Segment Start: Provided data

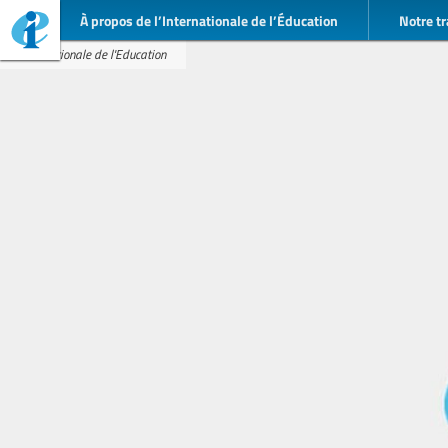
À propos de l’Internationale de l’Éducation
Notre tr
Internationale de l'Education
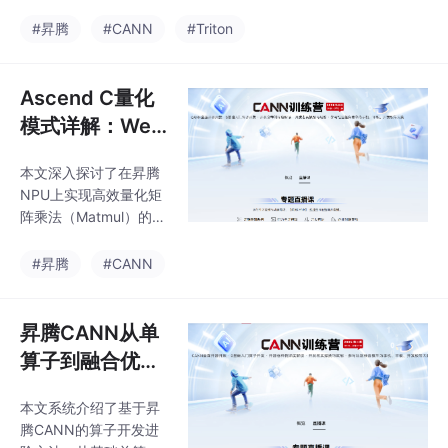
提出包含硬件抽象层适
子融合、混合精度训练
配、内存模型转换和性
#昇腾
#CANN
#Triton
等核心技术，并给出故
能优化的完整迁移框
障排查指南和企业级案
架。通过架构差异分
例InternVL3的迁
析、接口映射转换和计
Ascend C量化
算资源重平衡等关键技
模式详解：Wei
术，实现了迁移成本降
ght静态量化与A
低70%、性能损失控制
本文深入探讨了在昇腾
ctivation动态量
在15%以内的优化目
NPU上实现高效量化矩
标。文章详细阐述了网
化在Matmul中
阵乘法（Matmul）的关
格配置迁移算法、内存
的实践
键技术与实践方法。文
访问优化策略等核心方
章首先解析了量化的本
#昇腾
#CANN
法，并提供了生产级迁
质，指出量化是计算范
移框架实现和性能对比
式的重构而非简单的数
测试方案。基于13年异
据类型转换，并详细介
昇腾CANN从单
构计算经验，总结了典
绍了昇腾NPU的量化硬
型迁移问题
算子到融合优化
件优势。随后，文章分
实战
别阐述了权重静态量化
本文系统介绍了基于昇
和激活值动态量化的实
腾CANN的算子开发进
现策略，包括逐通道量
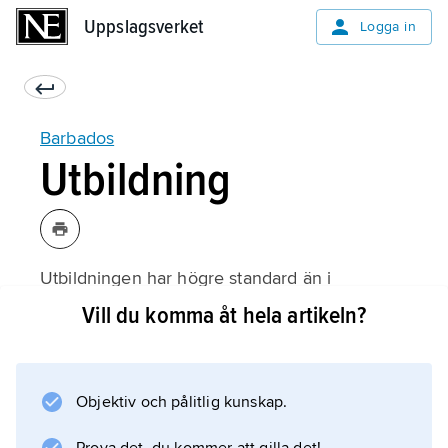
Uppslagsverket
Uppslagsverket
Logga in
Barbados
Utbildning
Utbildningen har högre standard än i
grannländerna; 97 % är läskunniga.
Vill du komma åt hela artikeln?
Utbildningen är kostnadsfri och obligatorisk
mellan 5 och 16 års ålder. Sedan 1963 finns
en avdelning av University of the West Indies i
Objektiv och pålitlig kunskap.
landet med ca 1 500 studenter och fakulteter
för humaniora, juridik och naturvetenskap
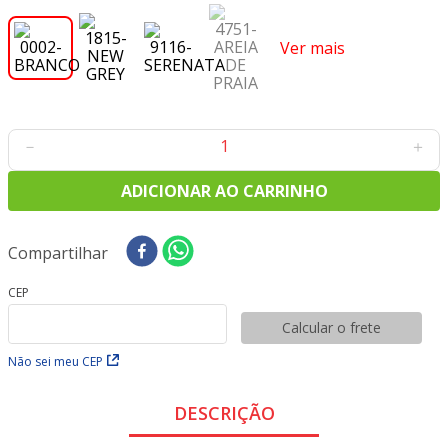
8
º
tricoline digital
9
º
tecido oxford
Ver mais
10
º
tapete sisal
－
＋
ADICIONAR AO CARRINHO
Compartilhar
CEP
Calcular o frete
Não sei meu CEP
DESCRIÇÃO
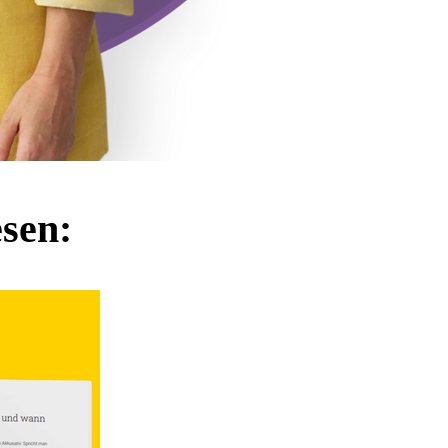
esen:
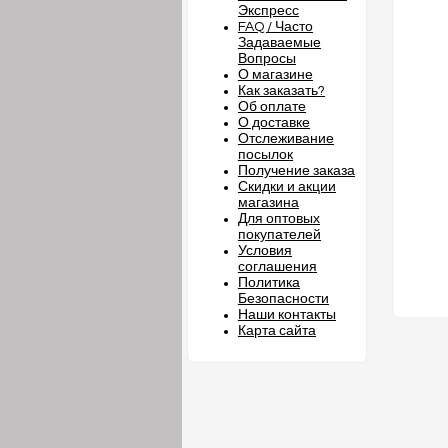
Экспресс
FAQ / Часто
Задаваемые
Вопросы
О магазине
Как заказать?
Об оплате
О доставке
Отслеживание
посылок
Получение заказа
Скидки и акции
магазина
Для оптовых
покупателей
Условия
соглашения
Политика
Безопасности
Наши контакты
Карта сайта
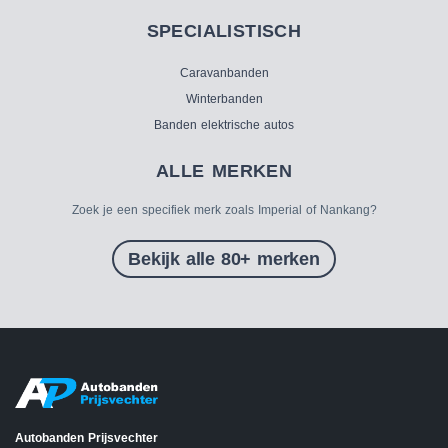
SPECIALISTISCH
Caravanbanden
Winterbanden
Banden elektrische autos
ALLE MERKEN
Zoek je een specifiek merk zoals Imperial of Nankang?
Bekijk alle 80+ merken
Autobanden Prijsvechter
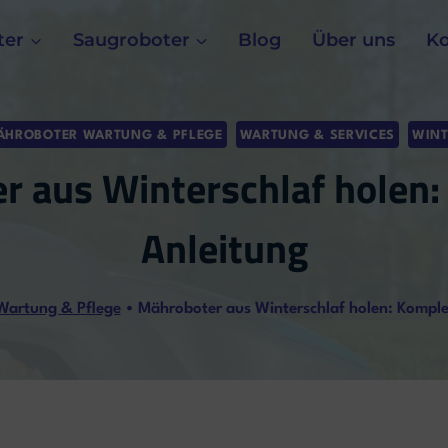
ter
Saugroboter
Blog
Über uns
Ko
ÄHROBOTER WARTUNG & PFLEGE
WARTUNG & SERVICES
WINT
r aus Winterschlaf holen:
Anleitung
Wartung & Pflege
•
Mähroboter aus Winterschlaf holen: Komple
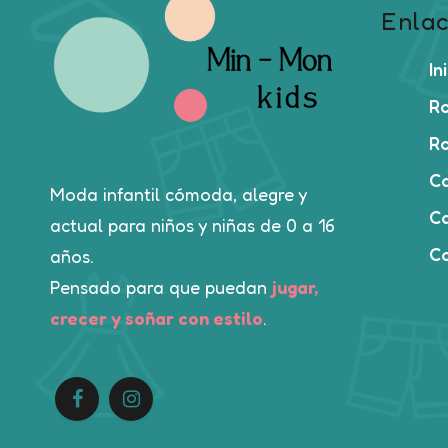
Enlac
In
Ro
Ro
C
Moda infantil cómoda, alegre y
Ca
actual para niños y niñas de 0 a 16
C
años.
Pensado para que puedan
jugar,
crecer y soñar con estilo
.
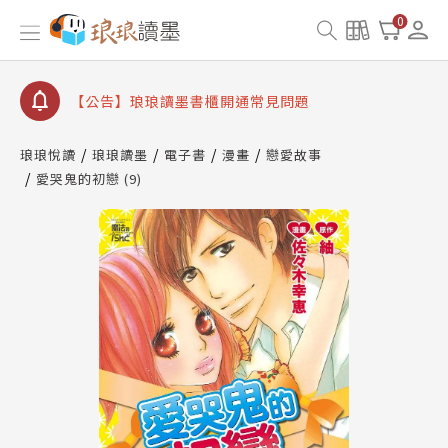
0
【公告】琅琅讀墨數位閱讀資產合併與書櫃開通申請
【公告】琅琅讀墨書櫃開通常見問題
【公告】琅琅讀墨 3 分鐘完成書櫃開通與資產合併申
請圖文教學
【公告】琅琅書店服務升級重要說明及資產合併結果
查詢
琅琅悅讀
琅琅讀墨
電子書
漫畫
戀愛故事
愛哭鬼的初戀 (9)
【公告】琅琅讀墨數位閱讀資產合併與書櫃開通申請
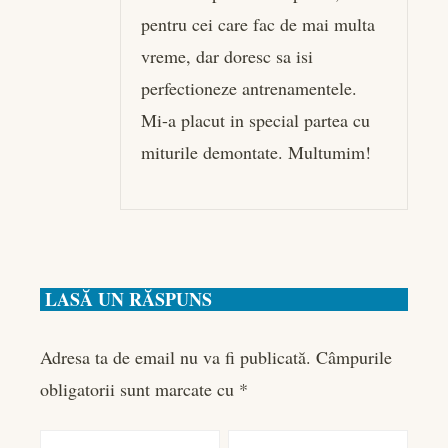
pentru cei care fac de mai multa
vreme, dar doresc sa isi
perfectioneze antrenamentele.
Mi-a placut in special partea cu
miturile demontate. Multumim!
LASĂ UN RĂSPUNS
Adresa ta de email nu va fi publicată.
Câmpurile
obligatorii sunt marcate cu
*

Segment End: Provided data

**Your task:** Within the listing above, print exactly the stretch beginning at the line that contains "Zoek je een" and finishing at the line that contains "miturile demontate. Multumim!", ends kept, pictures left out, and nothing more.

**Result:**
Zoek je een specifiek merk zoals Imperial of Nankang?
Bekijk alle 80+ merken
Autobanden Prijsvechter
ter
Saugroboter
Blog
Über uns
Ko
ÄHROBOTER WARTUNG & PFLEGE
WARTUNG & SERVICES
WINT
r aus Winterschlaf holen:
Anleitung
Wartung & Pflege
•
Mähroboter aus Winterschlaf holen: Komple
Enlac
In
Ro
Ro
C
Moda infantil cómoda, alegre y
Ca
actual para niños y niñas de 0 a 16
C
años.
Pensado para que puedan
jugar,
crecer y soñar con estilo
.
0
【公告】琅琅讀墨數位閱讀資產合併與書櫃開通申請
【公告】琅琅讀墨書櫃開通常見問題
【公告】琅琅讀墨 3 分鐘完成書櫃開通與資產合併申
請圖文教學
【公告】琅琅書店服務升級重要說明及資產合併結果
查詢
琅琅悅讀
琅琅讀墨
電子書
漫畫
戀愛故事
愛哭鬼的初戀 (9)
【公告】琅琅讀墨數位閱讀資產合併與書櫃開通申請
pentru cei care fac de mai multa
vreme, dar doresc sa isi
perfectioneze antrenamentele.
Mi-a placut in special partea cu
miturile demontate. Multumim!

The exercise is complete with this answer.